◆ SUPPLIED RECORDS
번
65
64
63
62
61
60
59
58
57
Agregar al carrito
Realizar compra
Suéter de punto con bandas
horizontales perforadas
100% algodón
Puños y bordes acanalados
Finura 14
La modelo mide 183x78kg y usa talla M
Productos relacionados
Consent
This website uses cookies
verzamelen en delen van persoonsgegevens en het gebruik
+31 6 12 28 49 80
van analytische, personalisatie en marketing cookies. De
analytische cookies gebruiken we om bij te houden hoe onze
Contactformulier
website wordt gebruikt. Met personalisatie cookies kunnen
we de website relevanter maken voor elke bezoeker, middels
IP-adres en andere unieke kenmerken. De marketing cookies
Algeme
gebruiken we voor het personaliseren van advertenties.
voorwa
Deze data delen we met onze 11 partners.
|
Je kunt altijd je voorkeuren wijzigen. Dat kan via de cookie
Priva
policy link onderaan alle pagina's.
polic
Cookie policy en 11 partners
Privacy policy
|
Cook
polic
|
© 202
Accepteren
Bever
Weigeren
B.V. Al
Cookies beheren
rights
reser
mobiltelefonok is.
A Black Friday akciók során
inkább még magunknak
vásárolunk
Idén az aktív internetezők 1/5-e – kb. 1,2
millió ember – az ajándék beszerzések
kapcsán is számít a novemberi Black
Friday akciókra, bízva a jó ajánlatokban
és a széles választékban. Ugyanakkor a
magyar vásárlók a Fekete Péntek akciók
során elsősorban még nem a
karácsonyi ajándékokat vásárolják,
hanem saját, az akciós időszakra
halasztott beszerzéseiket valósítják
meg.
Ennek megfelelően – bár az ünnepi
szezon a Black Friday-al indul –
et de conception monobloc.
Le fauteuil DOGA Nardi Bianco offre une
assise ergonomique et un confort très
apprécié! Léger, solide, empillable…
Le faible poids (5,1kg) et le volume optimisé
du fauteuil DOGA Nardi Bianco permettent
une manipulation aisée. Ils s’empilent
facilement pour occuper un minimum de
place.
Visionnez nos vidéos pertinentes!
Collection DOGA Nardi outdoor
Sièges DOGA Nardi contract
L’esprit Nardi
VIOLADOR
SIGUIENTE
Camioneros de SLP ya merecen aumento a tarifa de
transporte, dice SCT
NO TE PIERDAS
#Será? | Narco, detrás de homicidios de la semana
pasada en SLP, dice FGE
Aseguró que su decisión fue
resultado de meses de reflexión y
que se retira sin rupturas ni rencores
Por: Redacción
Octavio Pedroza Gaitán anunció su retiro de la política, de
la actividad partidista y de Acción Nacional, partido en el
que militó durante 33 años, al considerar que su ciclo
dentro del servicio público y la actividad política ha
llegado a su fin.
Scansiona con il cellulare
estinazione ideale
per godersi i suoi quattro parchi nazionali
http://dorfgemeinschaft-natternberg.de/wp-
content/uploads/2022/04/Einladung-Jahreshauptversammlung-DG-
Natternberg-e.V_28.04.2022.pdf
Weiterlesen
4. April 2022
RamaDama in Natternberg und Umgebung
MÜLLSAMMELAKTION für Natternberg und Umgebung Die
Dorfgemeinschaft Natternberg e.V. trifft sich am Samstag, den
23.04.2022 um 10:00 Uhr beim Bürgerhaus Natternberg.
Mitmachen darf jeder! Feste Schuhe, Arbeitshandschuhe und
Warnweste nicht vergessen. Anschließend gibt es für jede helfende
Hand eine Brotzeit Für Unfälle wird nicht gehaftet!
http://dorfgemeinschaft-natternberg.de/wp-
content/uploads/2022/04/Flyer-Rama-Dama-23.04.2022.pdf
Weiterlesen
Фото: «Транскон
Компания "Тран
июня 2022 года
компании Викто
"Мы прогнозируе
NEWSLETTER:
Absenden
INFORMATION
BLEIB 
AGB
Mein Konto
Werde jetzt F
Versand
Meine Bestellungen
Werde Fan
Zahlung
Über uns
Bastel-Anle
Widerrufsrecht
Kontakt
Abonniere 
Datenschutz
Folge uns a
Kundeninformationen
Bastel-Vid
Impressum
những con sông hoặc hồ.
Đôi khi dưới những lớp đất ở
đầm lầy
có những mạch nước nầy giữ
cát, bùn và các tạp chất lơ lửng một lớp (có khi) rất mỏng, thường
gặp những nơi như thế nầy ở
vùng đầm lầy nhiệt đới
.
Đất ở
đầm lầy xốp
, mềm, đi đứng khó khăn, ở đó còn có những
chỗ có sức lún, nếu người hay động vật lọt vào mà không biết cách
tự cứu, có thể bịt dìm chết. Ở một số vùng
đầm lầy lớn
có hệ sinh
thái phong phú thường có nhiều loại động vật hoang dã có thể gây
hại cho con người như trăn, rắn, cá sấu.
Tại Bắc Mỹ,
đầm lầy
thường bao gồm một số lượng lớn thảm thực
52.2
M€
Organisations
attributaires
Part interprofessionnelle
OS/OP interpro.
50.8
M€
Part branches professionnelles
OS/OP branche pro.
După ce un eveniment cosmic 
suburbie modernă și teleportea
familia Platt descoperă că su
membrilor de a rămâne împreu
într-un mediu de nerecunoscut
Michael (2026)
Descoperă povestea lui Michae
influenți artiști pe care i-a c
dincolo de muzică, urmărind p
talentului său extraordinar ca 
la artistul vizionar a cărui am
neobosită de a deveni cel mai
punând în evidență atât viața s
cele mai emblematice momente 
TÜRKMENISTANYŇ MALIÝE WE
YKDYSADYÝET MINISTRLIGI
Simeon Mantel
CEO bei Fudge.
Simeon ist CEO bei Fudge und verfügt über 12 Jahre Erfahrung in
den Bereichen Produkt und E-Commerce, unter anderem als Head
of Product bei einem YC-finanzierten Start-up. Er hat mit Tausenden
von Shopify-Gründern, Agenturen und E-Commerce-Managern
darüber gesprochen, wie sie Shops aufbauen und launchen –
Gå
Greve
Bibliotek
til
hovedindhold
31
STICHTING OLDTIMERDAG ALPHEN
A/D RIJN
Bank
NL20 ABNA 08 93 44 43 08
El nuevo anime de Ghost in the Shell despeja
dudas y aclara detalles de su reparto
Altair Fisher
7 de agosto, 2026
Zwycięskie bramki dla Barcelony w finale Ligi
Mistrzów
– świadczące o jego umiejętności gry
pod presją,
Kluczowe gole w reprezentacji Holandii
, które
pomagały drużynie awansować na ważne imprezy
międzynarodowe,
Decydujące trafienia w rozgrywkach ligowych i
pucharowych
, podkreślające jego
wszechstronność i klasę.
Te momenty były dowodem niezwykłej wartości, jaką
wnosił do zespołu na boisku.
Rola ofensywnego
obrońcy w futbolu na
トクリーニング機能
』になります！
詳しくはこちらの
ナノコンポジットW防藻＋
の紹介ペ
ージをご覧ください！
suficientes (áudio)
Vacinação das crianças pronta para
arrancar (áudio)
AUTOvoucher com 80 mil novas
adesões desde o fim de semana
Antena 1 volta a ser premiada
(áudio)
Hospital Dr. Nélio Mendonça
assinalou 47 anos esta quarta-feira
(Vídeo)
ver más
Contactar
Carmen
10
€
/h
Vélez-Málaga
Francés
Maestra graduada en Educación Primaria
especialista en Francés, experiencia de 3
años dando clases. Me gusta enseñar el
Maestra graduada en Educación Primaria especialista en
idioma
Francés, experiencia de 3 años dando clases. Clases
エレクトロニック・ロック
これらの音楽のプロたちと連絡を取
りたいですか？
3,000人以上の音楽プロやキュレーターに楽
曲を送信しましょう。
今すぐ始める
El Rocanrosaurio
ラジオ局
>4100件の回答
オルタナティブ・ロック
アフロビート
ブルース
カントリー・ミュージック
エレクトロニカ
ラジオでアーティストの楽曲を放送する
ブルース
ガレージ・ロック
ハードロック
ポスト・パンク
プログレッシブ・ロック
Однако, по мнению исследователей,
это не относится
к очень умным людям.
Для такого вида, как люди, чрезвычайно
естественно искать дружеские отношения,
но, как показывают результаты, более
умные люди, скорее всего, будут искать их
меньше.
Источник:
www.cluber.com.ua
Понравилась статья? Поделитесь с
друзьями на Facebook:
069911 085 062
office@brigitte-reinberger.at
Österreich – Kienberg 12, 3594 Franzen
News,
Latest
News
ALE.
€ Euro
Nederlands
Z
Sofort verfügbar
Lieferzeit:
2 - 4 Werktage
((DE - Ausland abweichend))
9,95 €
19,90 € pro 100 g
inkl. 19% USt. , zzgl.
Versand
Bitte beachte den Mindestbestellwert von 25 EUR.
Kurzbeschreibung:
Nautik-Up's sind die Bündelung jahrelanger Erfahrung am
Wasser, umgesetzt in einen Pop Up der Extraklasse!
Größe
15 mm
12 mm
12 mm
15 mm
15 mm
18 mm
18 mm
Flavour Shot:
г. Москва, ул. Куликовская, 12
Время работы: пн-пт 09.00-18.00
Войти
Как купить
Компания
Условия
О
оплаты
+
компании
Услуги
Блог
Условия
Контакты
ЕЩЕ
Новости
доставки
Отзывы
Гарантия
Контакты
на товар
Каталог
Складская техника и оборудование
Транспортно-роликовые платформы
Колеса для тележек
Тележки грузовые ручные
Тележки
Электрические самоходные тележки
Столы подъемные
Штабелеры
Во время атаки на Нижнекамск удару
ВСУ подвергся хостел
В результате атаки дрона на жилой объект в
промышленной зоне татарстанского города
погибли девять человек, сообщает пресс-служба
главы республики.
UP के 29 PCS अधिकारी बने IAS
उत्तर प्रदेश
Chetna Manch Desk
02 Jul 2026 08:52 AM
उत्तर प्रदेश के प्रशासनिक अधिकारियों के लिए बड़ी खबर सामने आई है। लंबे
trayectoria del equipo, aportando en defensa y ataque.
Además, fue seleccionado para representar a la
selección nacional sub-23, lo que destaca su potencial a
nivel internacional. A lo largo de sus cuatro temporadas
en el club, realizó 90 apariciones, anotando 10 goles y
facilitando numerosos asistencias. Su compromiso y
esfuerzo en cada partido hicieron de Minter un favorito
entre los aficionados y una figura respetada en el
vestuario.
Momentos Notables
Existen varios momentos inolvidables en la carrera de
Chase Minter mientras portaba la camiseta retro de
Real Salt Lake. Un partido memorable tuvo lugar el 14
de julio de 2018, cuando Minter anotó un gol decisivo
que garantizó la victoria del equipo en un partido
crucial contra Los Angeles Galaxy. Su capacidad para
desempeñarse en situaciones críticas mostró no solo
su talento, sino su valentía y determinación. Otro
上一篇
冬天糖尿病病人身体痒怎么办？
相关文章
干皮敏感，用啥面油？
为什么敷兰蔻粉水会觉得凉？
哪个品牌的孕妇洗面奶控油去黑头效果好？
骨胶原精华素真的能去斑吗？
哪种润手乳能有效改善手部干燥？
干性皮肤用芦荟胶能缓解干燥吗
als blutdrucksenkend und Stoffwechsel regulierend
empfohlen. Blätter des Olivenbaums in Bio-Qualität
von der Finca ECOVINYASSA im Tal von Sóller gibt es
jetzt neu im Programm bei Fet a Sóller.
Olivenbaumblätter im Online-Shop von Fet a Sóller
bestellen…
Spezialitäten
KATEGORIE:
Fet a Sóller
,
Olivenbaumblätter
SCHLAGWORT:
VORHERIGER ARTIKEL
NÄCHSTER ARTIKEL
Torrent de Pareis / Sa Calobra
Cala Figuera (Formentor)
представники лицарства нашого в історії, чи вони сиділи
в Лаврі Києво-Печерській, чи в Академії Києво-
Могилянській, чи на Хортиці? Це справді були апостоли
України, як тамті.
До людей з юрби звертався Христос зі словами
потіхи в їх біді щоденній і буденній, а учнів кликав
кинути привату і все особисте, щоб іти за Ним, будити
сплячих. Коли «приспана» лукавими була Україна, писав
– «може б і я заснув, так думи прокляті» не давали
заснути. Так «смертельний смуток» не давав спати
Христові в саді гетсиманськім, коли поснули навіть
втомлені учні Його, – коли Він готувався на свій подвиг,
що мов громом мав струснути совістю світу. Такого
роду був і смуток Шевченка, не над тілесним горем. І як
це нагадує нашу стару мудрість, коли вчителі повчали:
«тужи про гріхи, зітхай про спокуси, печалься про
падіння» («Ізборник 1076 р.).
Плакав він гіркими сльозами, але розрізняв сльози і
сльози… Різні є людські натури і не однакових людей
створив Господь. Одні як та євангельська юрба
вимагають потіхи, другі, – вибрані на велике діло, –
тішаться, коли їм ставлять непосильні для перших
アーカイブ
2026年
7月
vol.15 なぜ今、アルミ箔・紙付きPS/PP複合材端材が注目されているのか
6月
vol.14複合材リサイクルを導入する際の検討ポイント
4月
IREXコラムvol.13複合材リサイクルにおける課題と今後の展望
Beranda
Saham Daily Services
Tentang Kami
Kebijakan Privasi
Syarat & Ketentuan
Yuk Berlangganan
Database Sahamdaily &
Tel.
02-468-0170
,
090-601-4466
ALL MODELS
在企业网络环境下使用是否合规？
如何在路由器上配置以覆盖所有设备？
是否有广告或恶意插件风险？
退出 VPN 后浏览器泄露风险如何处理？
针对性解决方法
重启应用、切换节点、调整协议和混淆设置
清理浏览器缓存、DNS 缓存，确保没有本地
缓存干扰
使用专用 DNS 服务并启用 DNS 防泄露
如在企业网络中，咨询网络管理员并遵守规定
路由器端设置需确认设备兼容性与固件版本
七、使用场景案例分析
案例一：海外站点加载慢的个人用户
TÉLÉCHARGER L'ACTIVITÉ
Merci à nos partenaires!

◆ WORK INSTRUCTION
Which lines of the material above contain the word "dando", matching case exactly? Copy each of those lines in full.

◆ ANSWER
años dando clases. Me gusta enseñar el
Francés, experiencia de 3 años dando clases. Clases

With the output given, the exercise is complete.